Here is to Summer and the next Winter season to come. 

Thank you for watching our videos. It means so much to us. 

Thank you, 
The Alba Family


----------



## bdfreetuna (Aug 31, 2016)

Now I'm getting verklempt!


----------



## Abubob (Sep 20, 2016)

Musta missed this cause I was in Ohio visiting the outlaws ... inlaws. I'd be so proud of my wife if she learned to ski that well but she won't have anything to do with it. Oh well - at least she lets me ski.

Ray, you truly are a geeky Dad. Your kids may roll their eyes as they get older but eventually they will cherish these videos. Keep up the fun.


----------



## SkiRay (Dec 5, 2016)

*Surprised that this thread got over 2000 views! My youtube shows like 200 though*



Abubob said:


> Musta missed this cause I was in Ohio visiting the outlaws ... inlaws. I'd be so proud of my wife if she learned to ski that well but she won't have anything to do with it. Oh well - at least she lets me ski.
> 
> Ray, you truly are a geeky Dad. Your kids may roll their eyes as they get older but eventually they will cherish these videos. Keep up the fun.

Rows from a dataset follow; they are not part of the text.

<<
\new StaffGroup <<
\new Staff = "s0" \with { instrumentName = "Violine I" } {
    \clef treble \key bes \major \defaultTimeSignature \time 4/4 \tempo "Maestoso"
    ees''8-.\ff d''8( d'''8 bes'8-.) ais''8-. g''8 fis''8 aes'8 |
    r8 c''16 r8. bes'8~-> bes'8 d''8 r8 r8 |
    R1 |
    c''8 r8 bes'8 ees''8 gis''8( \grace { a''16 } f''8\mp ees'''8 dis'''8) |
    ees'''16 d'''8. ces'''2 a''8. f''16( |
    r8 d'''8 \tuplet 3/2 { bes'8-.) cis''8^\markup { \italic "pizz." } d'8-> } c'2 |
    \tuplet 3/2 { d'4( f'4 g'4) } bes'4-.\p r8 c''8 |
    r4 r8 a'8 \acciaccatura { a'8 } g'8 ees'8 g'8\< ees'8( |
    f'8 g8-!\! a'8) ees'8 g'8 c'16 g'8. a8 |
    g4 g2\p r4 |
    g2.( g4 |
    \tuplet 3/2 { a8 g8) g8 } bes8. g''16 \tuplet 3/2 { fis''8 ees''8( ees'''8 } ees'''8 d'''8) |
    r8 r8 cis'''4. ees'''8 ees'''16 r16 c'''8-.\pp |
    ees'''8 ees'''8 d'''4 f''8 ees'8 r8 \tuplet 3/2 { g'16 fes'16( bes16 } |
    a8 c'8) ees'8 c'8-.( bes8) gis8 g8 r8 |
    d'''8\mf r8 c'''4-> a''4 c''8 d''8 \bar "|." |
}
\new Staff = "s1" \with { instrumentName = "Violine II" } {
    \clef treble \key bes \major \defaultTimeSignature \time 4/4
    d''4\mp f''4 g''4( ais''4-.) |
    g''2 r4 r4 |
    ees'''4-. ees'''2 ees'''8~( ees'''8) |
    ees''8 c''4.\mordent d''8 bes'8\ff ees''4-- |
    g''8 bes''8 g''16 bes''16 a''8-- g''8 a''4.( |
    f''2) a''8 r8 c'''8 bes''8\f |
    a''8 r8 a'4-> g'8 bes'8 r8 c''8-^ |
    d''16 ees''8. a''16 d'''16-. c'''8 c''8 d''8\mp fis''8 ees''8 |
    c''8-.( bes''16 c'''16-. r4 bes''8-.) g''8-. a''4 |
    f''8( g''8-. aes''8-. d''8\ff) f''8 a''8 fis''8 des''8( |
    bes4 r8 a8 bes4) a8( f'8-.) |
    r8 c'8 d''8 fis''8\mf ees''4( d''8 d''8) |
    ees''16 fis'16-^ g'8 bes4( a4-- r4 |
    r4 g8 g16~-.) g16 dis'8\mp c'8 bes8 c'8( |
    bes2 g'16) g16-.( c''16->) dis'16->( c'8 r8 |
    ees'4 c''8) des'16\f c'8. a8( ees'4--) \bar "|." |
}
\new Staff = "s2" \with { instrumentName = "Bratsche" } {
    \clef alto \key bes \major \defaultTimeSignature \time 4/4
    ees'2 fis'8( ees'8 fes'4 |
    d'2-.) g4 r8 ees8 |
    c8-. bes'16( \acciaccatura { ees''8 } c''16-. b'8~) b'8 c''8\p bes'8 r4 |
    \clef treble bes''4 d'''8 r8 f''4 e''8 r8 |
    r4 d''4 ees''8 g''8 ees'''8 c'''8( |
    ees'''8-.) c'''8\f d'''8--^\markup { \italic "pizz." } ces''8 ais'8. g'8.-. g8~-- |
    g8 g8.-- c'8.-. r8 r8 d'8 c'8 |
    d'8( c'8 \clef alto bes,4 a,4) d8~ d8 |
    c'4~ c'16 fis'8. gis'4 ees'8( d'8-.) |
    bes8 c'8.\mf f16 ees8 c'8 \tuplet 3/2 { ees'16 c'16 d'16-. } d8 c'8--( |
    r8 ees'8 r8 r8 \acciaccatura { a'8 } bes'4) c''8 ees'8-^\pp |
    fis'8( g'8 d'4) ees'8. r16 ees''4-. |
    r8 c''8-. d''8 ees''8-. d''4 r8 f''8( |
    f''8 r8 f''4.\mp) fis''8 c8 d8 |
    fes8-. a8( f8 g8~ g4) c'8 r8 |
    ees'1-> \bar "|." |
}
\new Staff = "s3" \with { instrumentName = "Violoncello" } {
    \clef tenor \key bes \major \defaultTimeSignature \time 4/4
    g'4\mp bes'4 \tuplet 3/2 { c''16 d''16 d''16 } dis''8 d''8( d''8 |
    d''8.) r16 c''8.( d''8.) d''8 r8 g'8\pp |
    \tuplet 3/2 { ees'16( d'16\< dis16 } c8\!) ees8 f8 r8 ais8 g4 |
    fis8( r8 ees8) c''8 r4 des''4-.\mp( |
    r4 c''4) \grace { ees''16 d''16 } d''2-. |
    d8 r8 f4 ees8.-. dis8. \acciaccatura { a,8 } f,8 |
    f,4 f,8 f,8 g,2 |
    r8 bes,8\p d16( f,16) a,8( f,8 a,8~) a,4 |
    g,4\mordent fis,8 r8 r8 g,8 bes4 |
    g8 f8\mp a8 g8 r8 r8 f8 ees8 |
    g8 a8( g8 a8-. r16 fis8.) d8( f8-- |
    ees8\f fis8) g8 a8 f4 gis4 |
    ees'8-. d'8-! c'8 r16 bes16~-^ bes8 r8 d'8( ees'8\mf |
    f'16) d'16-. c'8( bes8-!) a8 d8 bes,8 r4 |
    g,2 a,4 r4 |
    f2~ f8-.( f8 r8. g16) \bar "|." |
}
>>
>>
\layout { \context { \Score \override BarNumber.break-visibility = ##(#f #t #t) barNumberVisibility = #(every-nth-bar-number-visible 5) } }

They Abubob! I am a geek for sure and I know my kids are sort of at that point where they don't like being photographed so much.. The kids are very much involved in shooting with the camera and Sandro even narrated "Peaceful Valley" which he was excited by and it was basically his story. So, getting my kids involved has been good for them and for me too. Crazy thing is to see them grow up - feels like yesterday they were tiny and now my son is almost as tall as me! 

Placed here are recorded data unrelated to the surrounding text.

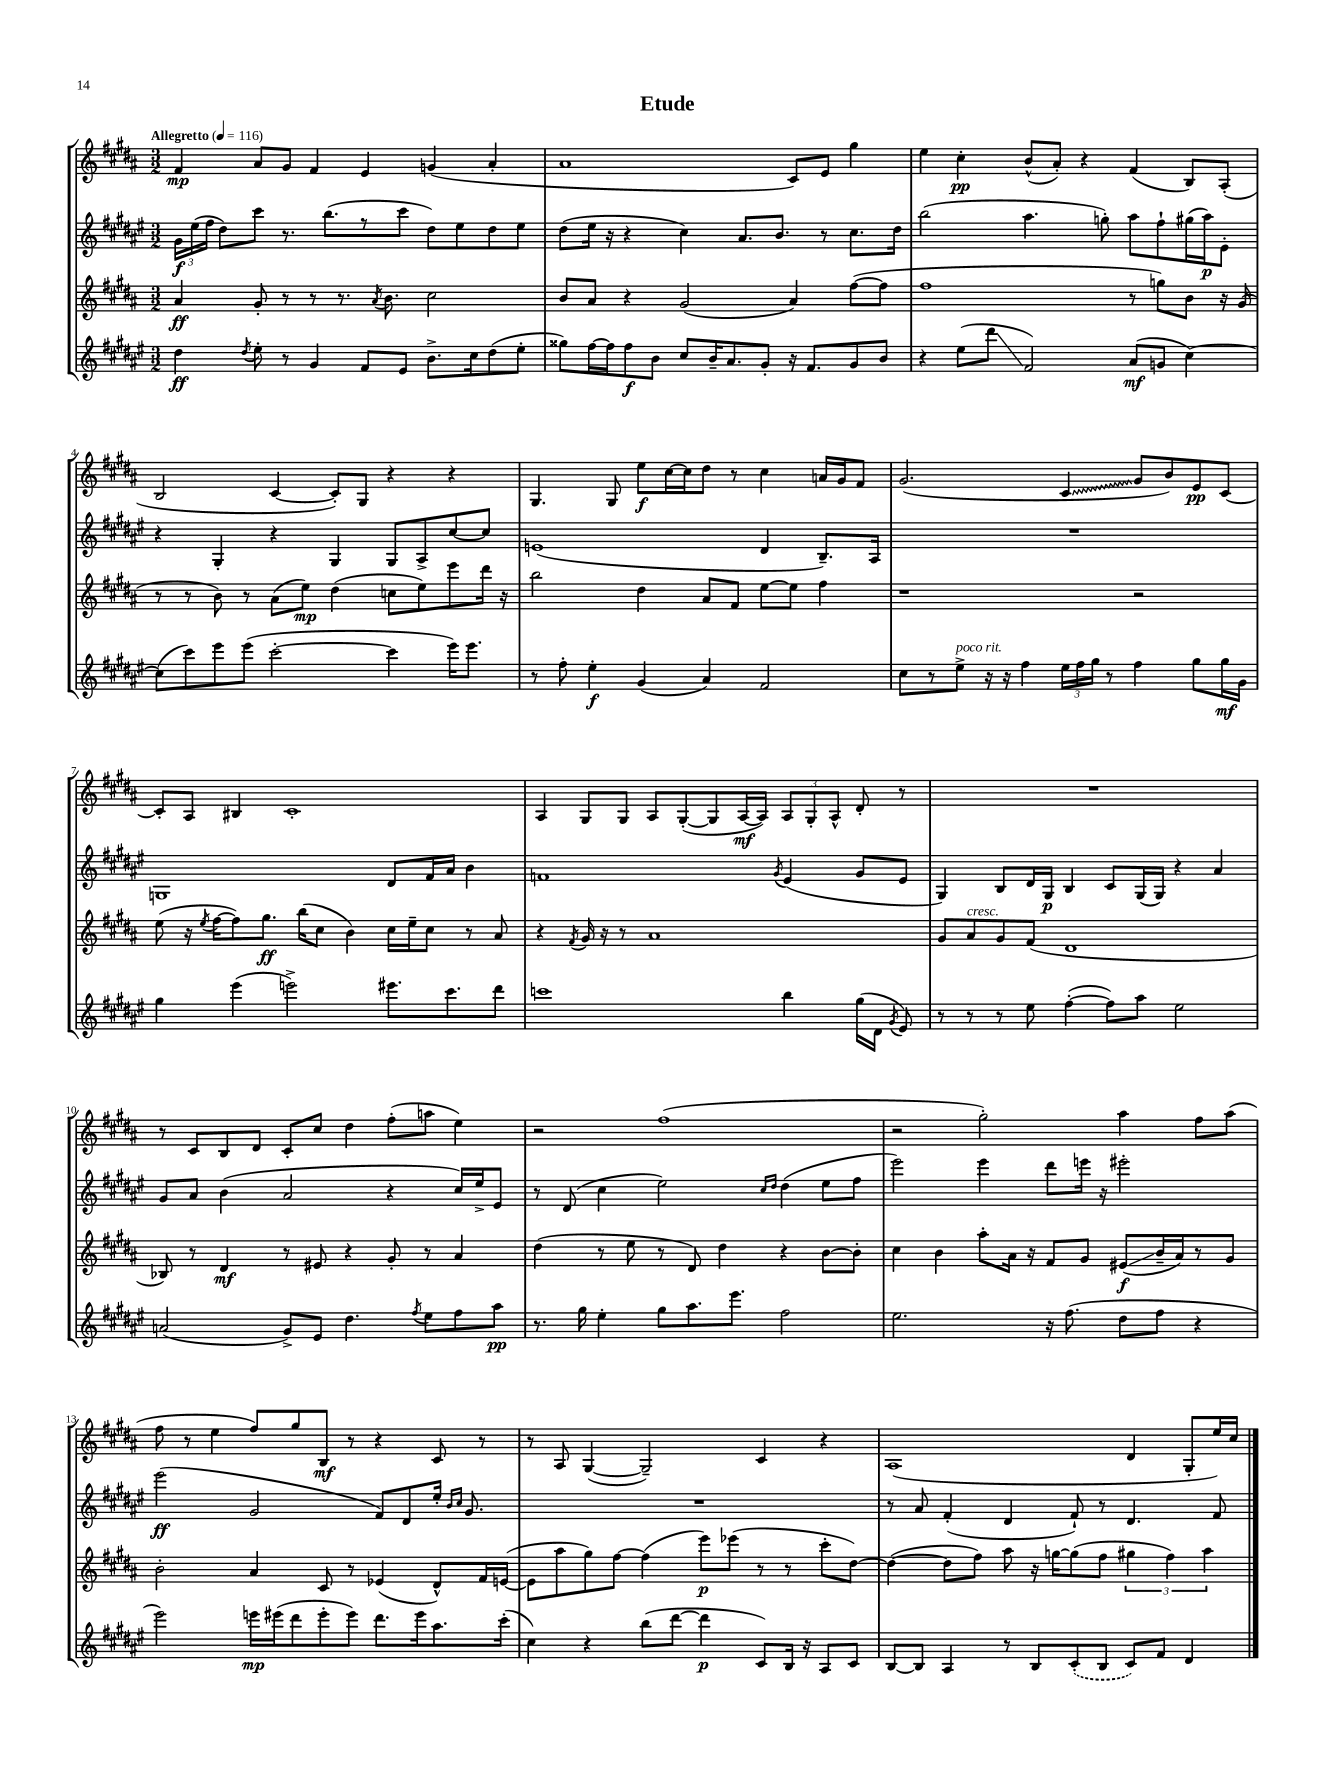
\header { title = "Etude" }
<<
\new StaffGroup <<
\new Staff = "s0" {
    \clef treble \key b \major \numericTimeSignature \time 3/2 \tempo "Allegretto" 4 = 116
    \autoBeamOff fis'4\mp ais'8[ gis'8] fis'4 e'4 g'4( ais'4-. |
    ais'1 cis'8[) e'8] gis''4 |
    e''4 cis''4-.\pp b'8[-^( ais'8]-.) r4 fis'4( b8[) ais8]-.( |
    b2 cis'4~ cis'8[-.) gis8] r4 r4 |
    gis4. gis8 e''8[\f cis''16~ cis''16 dis''8] r8 cis''4 a'16[ gis'16 fis'8] |
    gis'2.( \once \override Glissando.style = #'zigzag cis'4\glissando gis'8[ b'8) e'8\pp cis'8]~ |
    cis'8[-. ais8] bis4 cis'1-. |
    ais4 gis8[ gis8] ais8[ gis8~-.( gis8 ais16~\mf ais16]) \tuplet 3/2 { ais8[ gis8-. ais8]-^ } dis'8-. r8 |
    R1. |
    r8 cis'8[ b8 dis'8] cis'8[-. cis''8] dis''4 fis''8[-.( a''8] e''4) |
    r2 fis''1( |
    r2 gis''2-.) ais''4 fis''8[ ais''8]( |
    fis''8 r8 e''4 fis''8[) gis''8 b8]\mf r8 r4 cis'8 r8 |
    r8 ais8 gis4~( gis2--) cis'4 r4 |
    ais1( dis'4 gis8[-. e''16) cis''16] \bar "|." |
}
\new Staff = "s1" {
    \clef treble \key fis \major \numericTimeSignature \time 3/2
    \autoBeamOff \tuplet 3/2 { gis'16[\f eis''16( fis''16] } dis''8[) cis'''8] r8. b''8.[( r8 cis'''8] dis''8[) eis''8 dis''8 eis''8] |
    dis''8[( eis''16] r16 r4 cis''4) ais'8.[ b'8.] r8 cis''8.[ dis''16] |
    b''2( ais''4. g''8-.) ais''8[ fis''8-! gis''16( ais''16\p) eis'8]-. |
    r4 gis4-. r4 gis4 gis8[ ais8-> cis''8~ cis''8] |
    e'1( dis'4 b8.[--) ais16] |
    R1. |
    g1 dis'8[ fis'16 ais'16] b'4 |
    f'1 \acciaccatura { gis'8 } eis'4( gis'8[ eis'8] |
    gis4) b8[ dis'16 gis16]\p b4 cis'8[ gis16( gis16]) r4 ais'4 |
    gis'8[ ais'8] b'4( ais'2 r4 cis''16[) eis''16-> eis'8] |
    r8 dis'8( cis''4 eis''2) \grace { cis''16[ dis''16] } dis''4( eis''8[ fis''8] |
    eis'''2) eis'''4 dis'''8[ e'''16] r16 eis'''2-. |
    eis'''2\ff( gis'2 fis'8[) dis'8 eis''16]-. \grace { b'16[ cis''16] } gis'8. |
    R1. |
    r8 ais'8 fis'4-.( dis'4 fis'8-!) r8 dis'4. fis'8 \bar "|." |
}
\new Staff = "s2" {
    \clef treble \key b \major \numericTimeSignature \time 3/2
    \autoBeamOff ais'4\ff gis'8-. r8 r8 r8. \acciaccatura { ais'8 } b'8. cis''2 |
    b'8[ ais'8] r4 gis'2( ais'4) fis''8[~( fis''8] |
    fis''1 r8 g''8[) b'8] r16 gis'16( |
    r8 r8 b'8) r8 ais'8[( e''8]\mp) dis''4( c''8[ e''8) e'''8 dis'''16] r16 |
    b''2 dis''4 ais'8[ fis'8] e''8[~ e''8] fis''4 |
    r1 r2 |
    e''8( r16 \acciaccatura { e''8 } fis''16[~ fis''8) gis''8.]\ff b''16[( cis''8] b'4) cis''16[ e''16-- cis''8] r8 ais'8 |
    r4 \acciaccatura { fis'8 } gis'16 r16 r8 ais'1 |
    gis'8[ ais'8^\markup { \italic "cresc." } gis'8 fis'8]( dis'1 |
    bes8) r8 dis'4\mf r8 eis'8 r4 gis'8-. r8 ais'4 |
    dis''4( r8 e''8 r8 dis'8) dis''4 r4 b'8[~ b'8]-. |
    cis''4 b'4 ais''8[-. ais'16] r16 fis'8[ gis'8] eis'8[\glissando\f( b'16-- ais'16) r8 gis'8] |
    b'2-. ais'4 cis'8 r8 ees'4( dis'8[-^) fis'16 e'16]~( |
    e'8[ ais''8 gis''8) fis''8]~ fis''4( e'''8[\p) ees'''8]( r8 r8 cis'''8[-. dis''8]~) |
    dis''4~( dis''8[ fis''8]) ais''8 r16 g''16[~ g''8( fis''8] \tuplet 3/2 { gis''4 fis''4) ais''4 } \bar "|." |
}
\new Staff = "s3" {
    \clef treble \key fis \major \numericTimeSignature \time 3/2
    \autoBeamOff dis''4\ff \acciaccatura { dis''8 } eis''8-. r8 gis'4 fis'8[ eis'8] b'8.[-> cis''16 dis''8( eis''8]-. |
    gisis''8[) fis''16~ fis''16 fis''8\f b'8] cis''8[ b'16-- ais'8. gis'8]-. r16 fis'8.[ gis'8 b'8] |
    r4 eis''8[( dis'''8]\glissando fis'2) ais'8[\mf( g'8] cis''4~) |
    cis''8[( cis'''8) eis'''8 eis'''8]( cis'''2~-. cis'''4 eis'''16[) eis'''8.] |
    r8 fis''8-. eis''4-.\f gis'4( ais'4) fis'2 |
    cis''8[ r8 eis''8]->^\markup { \italic "poco rit." } r16 r16 fis''4 \tuplet 3/2 { eis''16[ fis''16 gis''16] } r8 fis''4 gis''8[ gis''16\mf gis'16] |
    gis''4 eis'''4( e'''2->) eis'''8.[ cis'''8. dis'''8] |
    c'''1 b''4 gis''16[( dis'16] \acciaccatura { gis'8 } eis'8) |
    r8 r8 r8 eis''8 fis''4~-.( fis''8[) ais''8] eis''2 |
    a'2( gis'8[->) eis'8] dis''4. \acciaccatura { fis''8 } eis''8[ fis''8 ais''8]\pp |
    r8. gis''16 eis''4-. gis''8[ ais''8. eis'''8.] fis''2 |
    eis''2. r16 fis''8.( dis''8[ fis''8] r4 |
    eis'''2) e'''16[\mp eis'''16( dis'''8 eis'''8-. eis'''8]) dis'''8.[ eis'''16 ais''8. cis'''16]-.( |
    cis''4) r4 b''8[( dis'''8]~ dis'''4\p cis'8[) b16] r16 ais8[ cis'8] |
    b8[~ b8] ais4 r8 b8[ \once \slurDashed cis'8-.( b8] cis'8[) fis'8] dis'4 \bar "|." |
}
>>
>>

Anyway, our ski season has started and this year so far is starting to look good and I hope it continues for us and this industry!  

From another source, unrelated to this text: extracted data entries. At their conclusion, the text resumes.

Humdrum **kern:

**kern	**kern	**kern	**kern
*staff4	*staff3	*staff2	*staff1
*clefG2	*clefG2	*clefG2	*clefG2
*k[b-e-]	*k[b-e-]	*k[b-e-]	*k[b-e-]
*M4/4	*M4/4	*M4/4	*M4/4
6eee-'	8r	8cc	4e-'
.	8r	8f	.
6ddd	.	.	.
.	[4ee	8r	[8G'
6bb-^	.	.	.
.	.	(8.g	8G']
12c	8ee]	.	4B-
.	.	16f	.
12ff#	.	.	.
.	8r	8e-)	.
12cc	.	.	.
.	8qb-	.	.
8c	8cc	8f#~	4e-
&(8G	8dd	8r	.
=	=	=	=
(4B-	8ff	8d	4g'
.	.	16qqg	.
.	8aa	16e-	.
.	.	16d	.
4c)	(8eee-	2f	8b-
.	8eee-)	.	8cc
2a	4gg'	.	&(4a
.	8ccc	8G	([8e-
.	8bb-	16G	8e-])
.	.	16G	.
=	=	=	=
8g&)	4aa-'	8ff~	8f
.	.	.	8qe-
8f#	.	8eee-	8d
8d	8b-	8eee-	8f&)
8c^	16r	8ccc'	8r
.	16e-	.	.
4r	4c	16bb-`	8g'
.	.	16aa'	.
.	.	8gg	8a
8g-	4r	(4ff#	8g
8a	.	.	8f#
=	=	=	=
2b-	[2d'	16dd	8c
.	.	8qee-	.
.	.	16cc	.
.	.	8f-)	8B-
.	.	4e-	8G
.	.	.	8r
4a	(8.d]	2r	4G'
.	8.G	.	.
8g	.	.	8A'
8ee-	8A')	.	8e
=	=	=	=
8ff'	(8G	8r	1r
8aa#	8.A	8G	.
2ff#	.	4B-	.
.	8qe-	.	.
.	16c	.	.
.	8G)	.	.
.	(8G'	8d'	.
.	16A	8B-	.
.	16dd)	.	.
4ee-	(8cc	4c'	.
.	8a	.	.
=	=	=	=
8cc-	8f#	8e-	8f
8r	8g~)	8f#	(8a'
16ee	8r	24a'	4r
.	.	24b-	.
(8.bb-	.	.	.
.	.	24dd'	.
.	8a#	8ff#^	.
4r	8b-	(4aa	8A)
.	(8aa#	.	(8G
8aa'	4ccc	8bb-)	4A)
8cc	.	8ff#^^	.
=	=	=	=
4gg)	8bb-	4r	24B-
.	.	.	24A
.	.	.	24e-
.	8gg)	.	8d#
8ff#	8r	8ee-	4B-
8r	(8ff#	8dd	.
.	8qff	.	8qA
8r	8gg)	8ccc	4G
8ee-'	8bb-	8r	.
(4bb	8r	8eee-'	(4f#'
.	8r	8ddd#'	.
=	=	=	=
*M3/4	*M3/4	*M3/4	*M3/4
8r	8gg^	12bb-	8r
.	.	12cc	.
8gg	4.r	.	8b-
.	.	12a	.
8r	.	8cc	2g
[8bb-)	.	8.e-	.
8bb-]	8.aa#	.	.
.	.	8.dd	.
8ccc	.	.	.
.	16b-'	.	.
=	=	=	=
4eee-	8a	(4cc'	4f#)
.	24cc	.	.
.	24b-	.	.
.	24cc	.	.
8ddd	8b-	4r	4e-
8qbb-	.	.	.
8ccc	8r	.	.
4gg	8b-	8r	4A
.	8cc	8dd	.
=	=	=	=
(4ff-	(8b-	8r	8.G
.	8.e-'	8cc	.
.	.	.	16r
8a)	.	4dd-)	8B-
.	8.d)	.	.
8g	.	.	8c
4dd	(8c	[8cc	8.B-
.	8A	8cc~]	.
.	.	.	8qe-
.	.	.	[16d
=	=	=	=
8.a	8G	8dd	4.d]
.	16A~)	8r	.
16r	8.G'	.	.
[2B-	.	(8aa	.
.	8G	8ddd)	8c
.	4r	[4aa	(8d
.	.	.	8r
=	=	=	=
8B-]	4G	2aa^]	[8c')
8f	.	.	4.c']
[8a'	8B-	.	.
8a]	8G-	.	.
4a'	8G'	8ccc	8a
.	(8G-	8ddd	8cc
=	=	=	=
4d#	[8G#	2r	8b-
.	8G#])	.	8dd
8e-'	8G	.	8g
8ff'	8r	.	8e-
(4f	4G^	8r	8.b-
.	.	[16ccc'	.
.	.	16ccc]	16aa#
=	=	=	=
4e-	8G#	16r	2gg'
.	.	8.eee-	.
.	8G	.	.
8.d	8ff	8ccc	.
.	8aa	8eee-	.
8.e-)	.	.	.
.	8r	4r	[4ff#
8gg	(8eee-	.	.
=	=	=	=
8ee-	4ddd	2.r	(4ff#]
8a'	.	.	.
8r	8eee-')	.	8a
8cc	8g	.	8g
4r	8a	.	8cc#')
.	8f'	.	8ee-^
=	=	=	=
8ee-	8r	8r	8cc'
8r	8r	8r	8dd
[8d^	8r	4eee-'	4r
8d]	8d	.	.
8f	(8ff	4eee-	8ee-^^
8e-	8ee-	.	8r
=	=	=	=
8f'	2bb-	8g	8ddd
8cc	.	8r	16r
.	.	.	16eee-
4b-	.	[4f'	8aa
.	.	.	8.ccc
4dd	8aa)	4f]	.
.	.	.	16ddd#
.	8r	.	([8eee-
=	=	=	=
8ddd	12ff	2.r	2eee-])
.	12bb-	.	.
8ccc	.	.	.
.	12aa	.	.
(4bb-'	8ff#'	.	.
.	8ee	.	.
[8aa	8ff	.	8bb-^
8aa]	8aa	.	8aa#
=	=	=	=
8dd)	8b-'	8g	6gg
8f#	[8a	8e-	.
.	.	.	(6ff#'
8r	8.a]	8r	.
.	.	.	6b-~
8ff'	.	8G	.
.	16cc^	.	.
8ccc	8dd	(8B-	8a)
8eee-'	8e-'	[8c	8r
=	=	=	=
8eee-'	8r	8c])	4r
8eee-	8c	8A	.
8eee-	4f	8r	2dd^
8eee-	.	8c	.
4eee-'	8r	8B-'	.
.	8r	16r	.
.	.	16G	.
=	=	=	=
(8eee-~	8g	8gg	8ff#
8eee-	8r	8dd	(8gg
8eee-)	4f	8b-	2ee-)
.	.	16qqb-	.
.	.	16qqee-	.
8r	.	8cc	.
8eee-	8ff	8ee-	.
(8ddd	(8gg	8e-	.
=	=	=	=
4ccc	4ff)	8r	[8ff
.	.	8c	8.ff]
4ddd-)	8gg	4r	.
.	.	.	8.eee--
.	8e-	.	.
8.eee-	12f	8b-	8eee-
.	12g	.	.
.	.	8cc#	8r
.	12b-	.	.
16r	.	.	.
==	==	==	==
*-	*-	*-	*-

Question - do you guys really like these edits?


----------



## keyser soze (Dec 5, 2016)

I enjoy them


----------



## JDMRoma (Dec 5, 2016)

SkiRay said:


> !
> 
> Question - do you guys really like these edits?



Yes you do a great job at it. 
Cool to see your ski days



Sent from my iPhone using AlpineZone


----------



## Griswold (Dec 5, 2016)

I enjoy them too...happened to be at Pico the same day you were a few years ago and liked seeing the day from your perspective


Sent from my iPhone using AlpineZone


----------



## bdfreetuna (Dec 5, 2016)

the MRG one was my favorite so far but I also enjoy seeing you develop your videography/storyline skills


----------



## prsboogie (Dec 7, 2016)

Definitely keep them up. You do a great job.  


Sent from my iPhone using AlpineZone


----------



## SkiRay (Jun 12, 2019)

*Its been a while*



prsboogie said:


> Definitely keep them up. You do a great job.
> 
> 
> Sent from my iPhone using AlpineZone




Thanks all. Just doing a bit of reminiscing here on this Spring/Summer day, thinking of Winter and years gone by. We are not sure if you have seen our latest work - though suspect some of you have seen our stuff posted on Facebook or on YouTube.  We still have a ton to learn - though we just got accepted in the IMDb. 

https://www.imdb.com/title/tt10447764/?ref_=rvi_tt

We are trying to get better..


----------